Can you imagine looking into the face of someone who was alive in the 17th century? Human remains found in Durham (which are over 300 years old) have been identified and reconstructed in this exhibition at the Palace Green Library – bringing forgotten local figures back to life.
Commemorating the 75th anniversary of Ernest Bevin’s scheme to protect a dwindling coal supply during the Second World War, this exhibition displays art created by the ‘Bevin Boys’ – those men conscripted to work in the mines instead of joining the armed forces.
Created in collaboration with the Danish Gallery Glasmuseet Ebeltoft, this exhibition presents some of the finest examples of work by international, early career artists working in glass.
Turner Prize winner Grayson Perry is known for dissecting British prejudices. His pair of striking, large-scale tapestries – that tell the story of Essex ‘everywoman’ Julie Cope – beautifully juxtaposes the form’s associations of status and wealth with the contradictions of the ordinary individual.
A picture may paint a thousand words, but that’s not enough for Geordie artist and writer Michael Dean – he wants to sculpt them, too.
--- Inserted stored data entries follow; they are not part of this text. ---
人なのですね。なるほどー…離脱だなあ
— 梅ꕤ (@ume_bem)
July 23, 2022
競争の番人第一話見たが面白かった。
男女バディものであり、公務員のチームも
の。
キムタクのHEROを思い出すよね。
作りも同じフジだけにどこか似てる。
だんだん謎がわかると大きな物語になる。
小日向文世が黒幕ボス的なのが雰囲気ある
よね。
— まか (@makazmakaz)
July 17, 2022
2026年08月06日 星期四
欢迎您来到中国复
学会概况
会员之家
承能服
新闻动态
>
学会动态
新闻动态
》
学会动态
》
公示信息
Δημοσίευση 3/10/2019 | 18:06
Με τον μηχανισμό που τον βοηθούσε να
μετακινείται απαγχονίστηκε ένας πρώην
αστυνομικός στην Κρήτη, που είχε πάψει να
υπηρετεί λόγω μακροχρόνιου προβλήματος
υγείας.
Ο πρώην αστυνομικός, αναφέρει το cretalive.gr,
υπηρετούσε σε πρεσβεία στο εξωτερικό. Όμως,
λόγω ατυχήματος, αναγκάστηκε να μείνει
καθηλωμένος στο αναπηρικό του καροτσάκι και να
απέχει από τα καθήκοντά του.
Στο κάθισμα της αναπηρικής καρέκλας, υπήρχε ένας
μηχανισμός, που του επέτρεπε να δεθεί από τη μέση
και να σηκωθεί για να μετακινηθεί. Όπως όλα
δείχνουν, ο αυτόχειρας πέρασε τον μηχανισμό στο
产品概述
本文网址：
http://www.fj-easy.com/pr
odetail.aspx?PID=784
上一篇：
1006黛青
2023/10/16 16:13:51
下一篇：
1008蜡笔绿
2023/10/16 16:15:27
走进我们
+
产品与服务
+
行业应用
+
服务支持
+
Here Michael transforms his own writing into sculptural installations that explore language, intimacy and the politics of being in the world.
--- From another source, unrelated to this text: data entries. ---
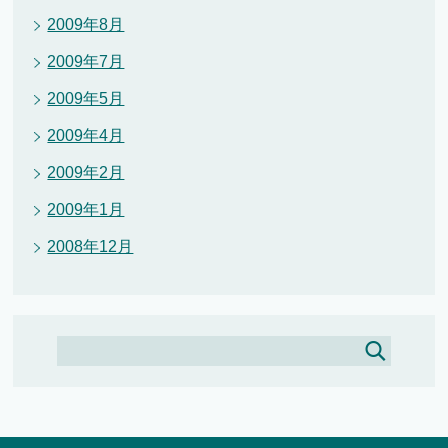
2009年8月
2009年7月
2009年5月
2009年4月
2009年2月
2009年1月
2008年12月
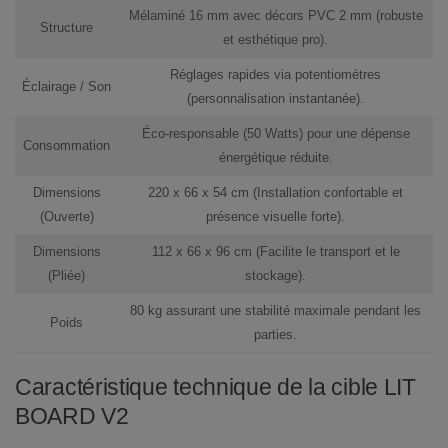
Mélaminé 16 mm avec décors PVC 2 mm (robuste
Structure
et esthétique pro).
Réglages rapides via
potentiomètres
Éclairage / Son
(personnalisation instantanée).
Éco-responsable (
50 Watts
) pour une dépense
Consommation
énergétique réduite.
Dimensions
220 x 66 x 54 cm (Installation confortable et
(Ouverte)
présence visuelle forte).
Dimensions
112 x 66 x 96 cm (Facilite le transport et le
(Pliée)
stockage).
80 kg assurant une stabilité maximale pendant les
Poids
parties.
Caractéristique technique de la cible LIT
BOARD V2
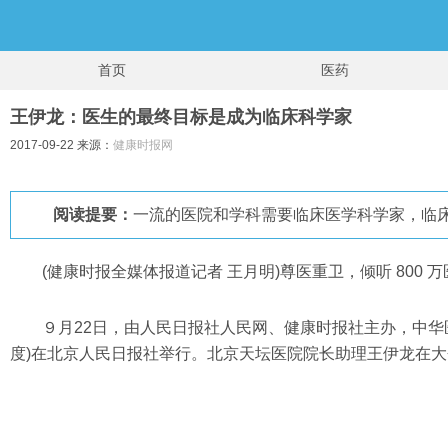
首页
医药
王伊龙：医生的最终目标是成为临床科学家
2017-09-22 来源：
健康时报网
阅读提要：
一流的医院和学科需要临床医学科学家，临
(健康时报全媒体报道记者 王月明)尊医重卫，倾听 800 
９月22日，由人民日报社人民网、健康时报社主办，中华
度)在北京人民日报社举行。北京天坛医院院长助理王伊龙在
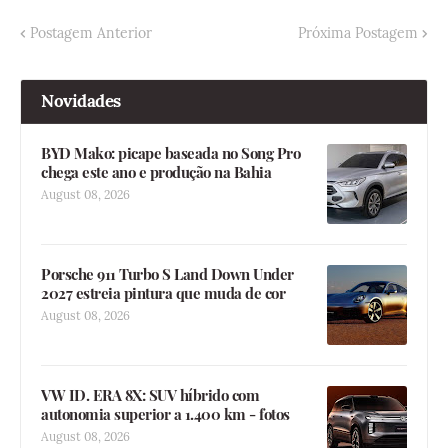
Postagem Anterior
Próxima Postagem
Novidades
BYD Mako: picape baseada no Song Pro
chega este ano e produção na Bahia
August 08, 2026
Porsche 911 Turbo S Land Down Under
2027 estreia pintura que muda de cor
August 08, 2026
VW ID. ERA 8X: SUV híbrido com
autonomia superior a 1.400 km - fotos
August 08, 2026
Robots – Then and Now, developed by the Science Museum in London, tells the 500-year, work-in-progress story of building automated machines – from the humble beginnings of 16th century mechanical automatons to the latest humanoids, (and everything in between).
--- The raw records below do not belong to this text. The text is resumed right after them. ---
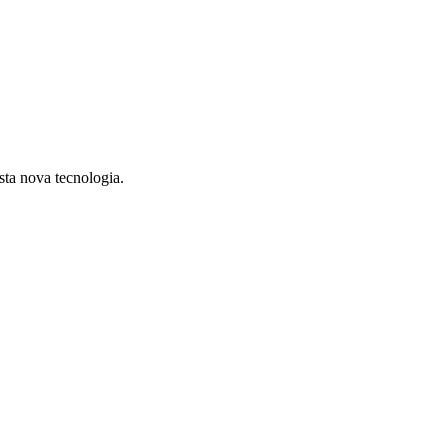
sta nova tecnologia.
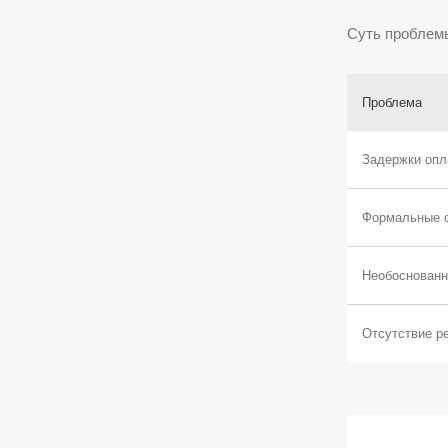
Суть проблем
Проблема
Задержки опл
Формальные о
Необоснованн
Отсутствие ре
Curated by artist Narbi Price, winner of the Contemporary British Painting Prize, Pitmen Painters Unseen brings together a unique collection of paintings by the celebrated Ashington miners group – the majority of which have never been on public display.
This unique exhibition will be a trip down memory lane for some and an insight into the past for others, featuring a variety of toys, games and some rather unusual pastimes from across the years.
Chris Moore, the king of catwalk photography, has been taking images of fashion shows for six decades. This exclusive exhibition shows 200 of his most renowned images, alongside some of the garments featured – including some from Vivienne Westwood, Prada and Jean Paul Gaultier.
Everyone’s favourite giant is coming to The Bowes Museum, in a magical exhibition of Quentin Blake’s illustrations of The BFG – the first major display of his artwork for Roald Dahl’s enduring tale. Quentin personally selected 40 pieces from his archive to illustrate his experience of working on the book, so expect snozzcumbers and whizzpoppers aplenty. You can also take a trip into the BFG’s whoopsy whiffling cave, chock-full of activities for little ones and giants alike. Delumptious.
The Royal School of Needlework (RSN) will be holding a special embroidery exhibition at Durham’s World Heritage Site Visitor Centre from Tuesday 31st July to Wednesday 29th August. This new exhibition will feature hand embroidery by current and past students who have attended the Royal School’s Durham satellite. It will showcase a wide variety of specialist embroidery techniques and bring to life the students’ inspirations, including a few local landmarks. The exhibition opens daily 9.30am – 5pm, including Sundays and Bank Holidays.
This creative, participatory public programme and exhibition celebrates all things aural. The exhibition captures and interprets elements of the contemporary soundscape and heritage around Tynedale and includes work that involves the community.